- **Short problem**
Rewrite the entries below with every instance of "collectors" changed to "collected by" and all other text left as it is.

====== Data supplied

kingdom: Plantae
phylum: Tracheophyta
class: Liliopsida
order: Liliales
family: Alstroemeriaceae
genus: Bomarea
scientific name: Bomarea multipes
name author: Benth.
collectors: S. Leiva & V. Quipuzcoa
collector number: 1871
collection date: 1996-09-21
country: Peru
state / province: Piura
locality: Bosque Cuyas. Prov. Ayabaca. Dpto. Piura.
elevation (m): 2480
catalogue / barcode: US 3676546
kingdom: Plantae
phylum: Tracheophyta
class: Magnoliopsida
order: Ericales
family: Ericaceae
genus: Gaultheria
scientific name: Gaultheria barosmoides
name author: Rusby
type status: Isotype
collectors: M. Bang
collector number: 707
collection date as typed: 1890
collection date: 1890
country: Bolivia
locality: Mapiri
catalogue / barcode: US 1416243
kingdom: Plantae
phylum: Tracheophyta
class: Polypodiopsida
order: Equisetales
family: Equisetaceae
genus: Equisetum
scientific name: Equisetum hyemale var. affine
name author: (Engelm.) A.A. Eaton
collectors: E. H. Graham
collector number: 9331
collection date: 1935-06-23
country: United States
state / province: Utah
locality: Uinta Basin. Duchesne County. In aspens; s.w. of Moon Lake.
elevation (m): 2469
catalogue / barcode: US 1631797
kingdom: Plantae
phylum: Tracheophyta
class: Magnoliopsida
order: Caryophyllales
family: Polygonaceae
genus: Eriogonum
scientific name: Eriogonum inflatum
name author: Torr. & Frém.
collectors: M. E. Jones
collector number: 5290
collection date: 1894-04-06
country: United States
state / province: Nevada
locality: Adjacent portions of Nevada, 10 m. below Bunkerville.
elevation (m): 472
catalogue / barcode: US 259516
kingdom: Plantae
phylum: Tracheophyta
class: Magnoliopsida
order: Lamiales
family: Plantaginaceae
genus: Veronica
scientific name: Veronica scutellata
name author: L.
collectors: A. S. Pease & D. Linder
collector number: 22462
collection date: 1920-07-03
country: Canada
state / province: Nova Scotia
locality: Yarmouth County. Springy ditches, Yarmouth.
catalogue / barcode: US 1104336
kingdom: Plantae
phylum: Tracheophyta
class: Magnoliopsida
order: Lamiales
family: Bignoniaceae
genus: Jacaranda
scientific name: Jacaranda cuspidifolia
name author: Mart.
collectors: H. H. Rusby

============

- **Final result**
kingdom: Plantae
phylum: Tracheophyta
class: Liliopsida
order: Liliales
family: Alstroemeriaceae
genus: Bomarea
scientific name: Bomarea multipes
name author: Benth.
collected by: S. Leiva & V. Quipuzcoa
collector number: 1871
collection date: 1996-09-21
country: Peru
state / province: Piura
locality: Bosque Cuyas. Prov. Ayabaca. Dpto. Piura.
elevation (m): 2480
catalogue / barcode: US 3676546
kingdom: Plantae
phylum: Tracheophyta
class: Magnoliopsida
order: Ericales
family: Ericaceae
genus: Gaultheria
scientific name: Gaultheria barosmoides
name author: Rusby
type status: Isotype
collected by: M. Bang
collector number: 707
collection date as typed: 1890
collection date: 1890
country: Bolivia
locality: Mapiri
catalogue / barcode: US 1416243
kingdom: Plantae
phylum: Tracheophyta
class: Polypodiopsida
order: Equisetales
family: Equisetaceae
genus: Equisetum
scientific name: Equisetum hyemale var. affine
name author: (Engelm.) A.A. Eaton
collected by: E. H. Graham
collector number: 9331
collection date: 1935-06-23
country: United States
state / province: Utah
locality: Uinta Basin. Duchesne County. In aspens; s.w. of Moon Lake.
elevation (m): 2469
catalogue / barcode: US 1631797
kingdom: Plantae
phylum: Tracheophyta
class: Magnoliopsida
order: Caryophyllales
family: Polygonaceae
genus: Eriogonum
scientific name: Eriogonum inflatum
name author: Torr. & Frém.
collected by: M. E. Jones
collector number: 5290
collection date: 1894-04-06
country: United States
state / province: Nevada
locality: Adjacent portions of Nevada, 10 m. below Bunkerville.
elevation (m): 472
catalogue / barcode: US 259516
kingdom: Plantae
phylum: Tracheophyta
class: Magnoliopsida
order: Lamiales
family: Plantaginaceae
genus: Veronica
scientific name: Veronica scutellata
name author: L.
collected by: A. S. Pease & D. Linder
collector number: 22462
collection date: 1920-07-03
country: Canada
state / province: Nova Scotia
locality: Yarmouth County. Springy ditches, Yarmouth.
catalogue / barcode: US 1104336
kingdom: Plantae
phylum: Tracheophyta
class: Magnoliopsida
order: Lamiales
family: Bignoniaceae
genus: Jacaranda
scientific name: Jacaranda cuspidifolia
name author: Mart.
collected by: H. H. Rusby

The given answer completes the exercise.